Media trends aren't helping the situation. There is simple shrinkage, for starters. The Chicago Tribune used to cover the Midwest; now it covers Chicago, barely. And ideological fracturing: Fox News and MSNBC, as everyone knows, profit by preaching to their respective choirs. It's not the end of the world -- the objective approach isn't the only one that has value. Still, a massive retreat into ideological niches is hardly restricted to cable TV, and it doesn't help the nation address its challenges. The battered mainstream press has a mission here that can frame its work and maybe even energize it: helping to rebuild the democratic conversation. The key is not some namby-pamby civic sewing circle. Rather, the press should work toward the kind of earned authority that provides some common factual ground.

Some suggestions:

  • Ignore the bias bullies. If you are intellectually honest in your reporting and in story choices, stop cringing every time somebody says you are not.
  • Stand up for facts. When Michele Bachmann insists that a million people came to Glenn Beck's D.C. march, she's no different from Louis Farrakhan, who insisted in 1995 that his Million Man March was just that. It wasn't. But with the exception of CBS News, most media went he said/she said on Beck.
  • Stop groveling. The Portland Press Herald took heat from readers for publishing an end-of-Ramadan feature on an auspicious date: 9/11. But there is a way to say, "We should have had more 9/11 coverage" without apologizing for a story about a legitimate segment of the readership.
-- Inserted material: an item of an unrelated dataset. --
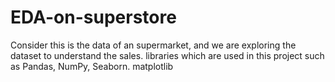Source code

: # EDA-on-superstore
Consider this is the data of an supermarket, and we are exploring the dataset to understand the sales. libraries which are used in this  project such as Pandas, NumPy, Seaborn. matplotlib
  • Do what you do best -- deep reporting backed by institutional processes. David Carr recently described the impact of his first online scooplet like this: "Boom." He compared that to the impact of an October investigative piece he wrote in The New York Times: "Boom. Boom. Boom." The difference? "There were many versions" of the article that finally ran in the Times, "lots of feedback from near and far, fact-checking, copy-checking and double-checking, all part of the practical effort to publish something as accurate as possible in a defined space." All of that comes through to readers. Of course the Times brand didn't hurt, but that is the point. There are, in scale, journalistic brands all over America that still have clout.